Despite efforts to recruit and retain more women, a stark gender disparity persists within science, technology, engineering, and mathematics (STEM) fields. In this talk, Corrine will discuss research providing the first evidence of science faculty members’ gender biases against female students and highlight implications for academic meritocracy, diversity, and excellence. She will then introduce new research demonstrating the efficacy of an evidence-based intervention designed to reduce gender biases in STEM.

Thank you to those who have already sent an RSVP. If others would like to join Corinne for her talk, please RSVP to bastress@skidmore.edu

Mentoring Workshop with Becky Wai-Ling Packard
October 16, 3:30–5 p.m., Pohndorff Room, Library

The physical and life science departments, in collaboration with the CLTL, will welcome back Becky Wai-Ling Packard, professor of psychology and education, and director of the Harriet L. and Paul M. Weissman Center for Leadership at Mt. Holyoke. Becky will offer a workshop on mentoring in the STEM disciplines. Please RSVP to Mary Crone Odekon, mcrone@skidmore.edu if you are interested in joining this workshop. For more on Becky's work, check out the links below.



Forthcoming: Packard, B. W. (2015). Successful STEM Mentoring Initiatives for Underrepresented Students: A Research-Based Guide for Faculty and Administrators. Stylus Publishing.

We Are the Asteroid

An Evening with Carr Resident Elizabeth Kolbert
November 3, 7 p.m., Gannett Auditorium

Special Programs and the CLTL are very pleased to welcome Elizabeth Kolbert as this semester’s Carr Resident.

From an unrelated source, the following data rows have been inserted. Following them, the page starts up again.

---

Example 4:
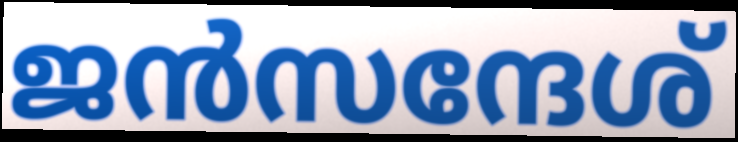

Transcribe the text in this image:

ജൻസന്ദേശ്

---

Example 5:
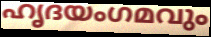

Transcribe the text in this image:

ഹൃദയംഗമവുംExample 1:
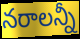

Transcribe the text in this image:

నరాలన్నీ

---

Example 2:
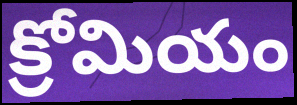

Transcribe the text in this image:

క్రోమియం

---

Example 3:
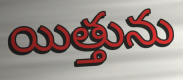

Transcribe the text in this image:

యిత్తును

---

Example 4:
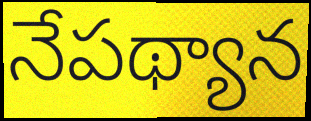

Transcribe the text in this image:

నేపథ్యాన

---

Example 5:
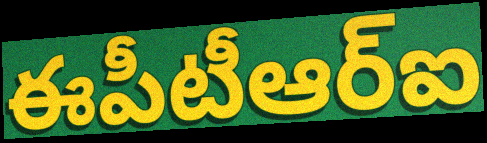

Ms. Kolbert, a staff writer for the New Yorker and the author of several books on the history of science and climate change, including her Pulitzer Prize-winning The Sixth Extinction: an Unnatural History, will offer a public lecture: We Are the Asteroid. There will be a reception and book signing to follow.

Ms. Kolbert will also be visiting a combination of several classes from 8:40 to 10 a.m. on November 4 in Gannett Auditorium. Please encourage your students to join her for an opportunity to talk with her about journalism, the history of science, and science writing.

November Faculty-to-Faculty Presentation
November 18, 4–5 p.m.
Weller Room (212 Library)

Please join Kate Graney, associate professor in government, for the second F-t-F of the semester:

Re-Orienting Europe: Europeanization in the Former Soviet Union

In 1985, as part of his “New Thinking” in foreign policy, Soviet leader Mikhail Gorbachev declared that the Soviet Union was ready to end the Cold War and re-join Europe, which he referred to as “our common home.” What did Gorbachev think he was saying when he made the claim about the Soviet Union “belonging to Europe”? Did “Europe” agree with him that the Soviet Union shared its “common home”? What has become of Gorbachev’s claims about the Europeanness of the Soviet Union in the years since the collapse of that state? Kate’s talk, based on a manuscript tentatively entitled, Re-Orienting Europe: Europeanization in the Former Soviet Union, will investigate these questions.